Yes, without qualification. The marketing is CrossFit-heavy because that’s the community that originally built GOWOD’s user base. But the mobility assessments and programming work for any athlete: powerlifters, Olympic weightlifters, swimmers, gymnasts, runners. The movement patterns tested — hip flexion, ankle dorsiflexion, shoulder rotation — are fundamental to athletic performance regardless of sport.
Which is better for athletes with previous injuries?
GOWOD edges out on this one because targeted programming based on a personal assessment is more appropriate for injury history than generic flexibility content. That said, neither app replaces professional care. Use either as a supplement — not a treatment — and loop in a PT for anything that’s been chronic or structural.
Are these apps worth $150/year?
Only if you’re doing five or more sessions per week, consistently. Run the math: $150/year ÷ 250 sessions (5 weekly over 50 weeks) is $0.60/session. That’s fair value. If you’re realistically doing three sessions per week, you’re at $1.00/session — still reasonable. If you’re opening the app twice a month, you’re paying $6.25/session for content available on YouTube for free.
What’s the alternative to paid mobility apps?

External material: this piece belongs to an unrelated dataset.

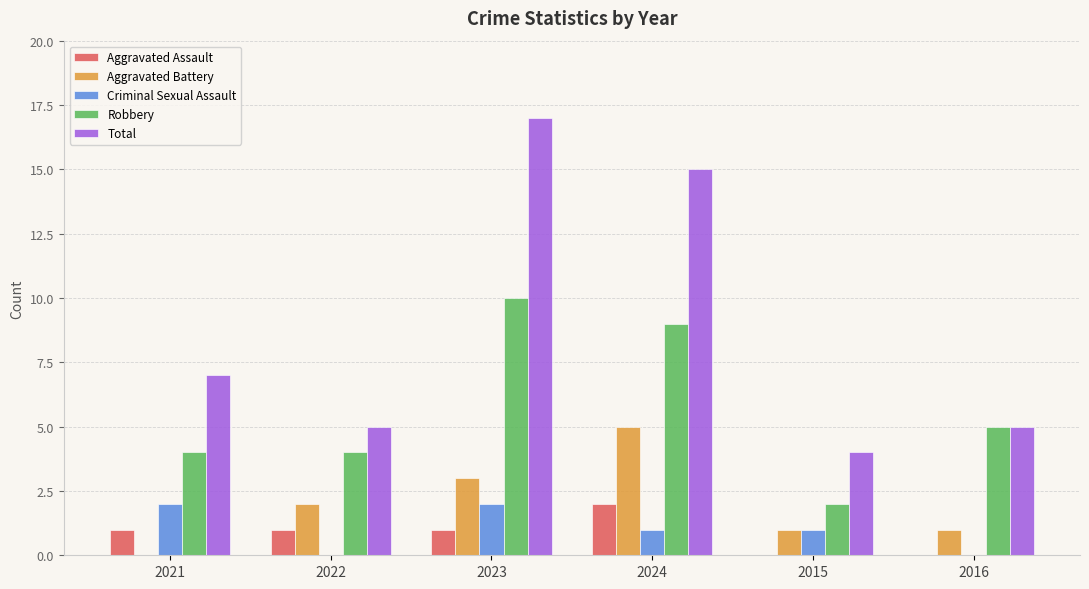

True or false: Robbery has a value of 10 at 2023.

True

YouTube, specifically Squat University (Dr. Aaron Horschig), Daniel Vadnal (FitnessFAQs), and GMB Fitness. These channels offer structured, well-researched mobility programming at zero cost. The main thing you lose compared to GOWOD is the personalized assessment and tracking. If you’ll actually open a paid app consistently, the $12-15/month is worth the convenience. If you won’t, free YouTube content delivers about 80% of the value without the subscription guilt.
The Bottom Line
GOWOD and Pliability solve different problems. GOWOD is sport-specific mobility programming built around an assessment. Pliability is guided flexibility and recovery work without personalization.
If your training has specific movement demands — squat depth, overhead position, sport-specific patterns — GOWOD is the right tool. If you want structured recovery work that doesn’t require you to think about which body part to target, Pliability is the right tool.
If you’re not training consistently anyway, neither app fixes that. Save the $150/year and stretch after your workouts.
Pick based on your training context. Use the free trial like you mean it. The only bad outcome is paying for a subscription you never open.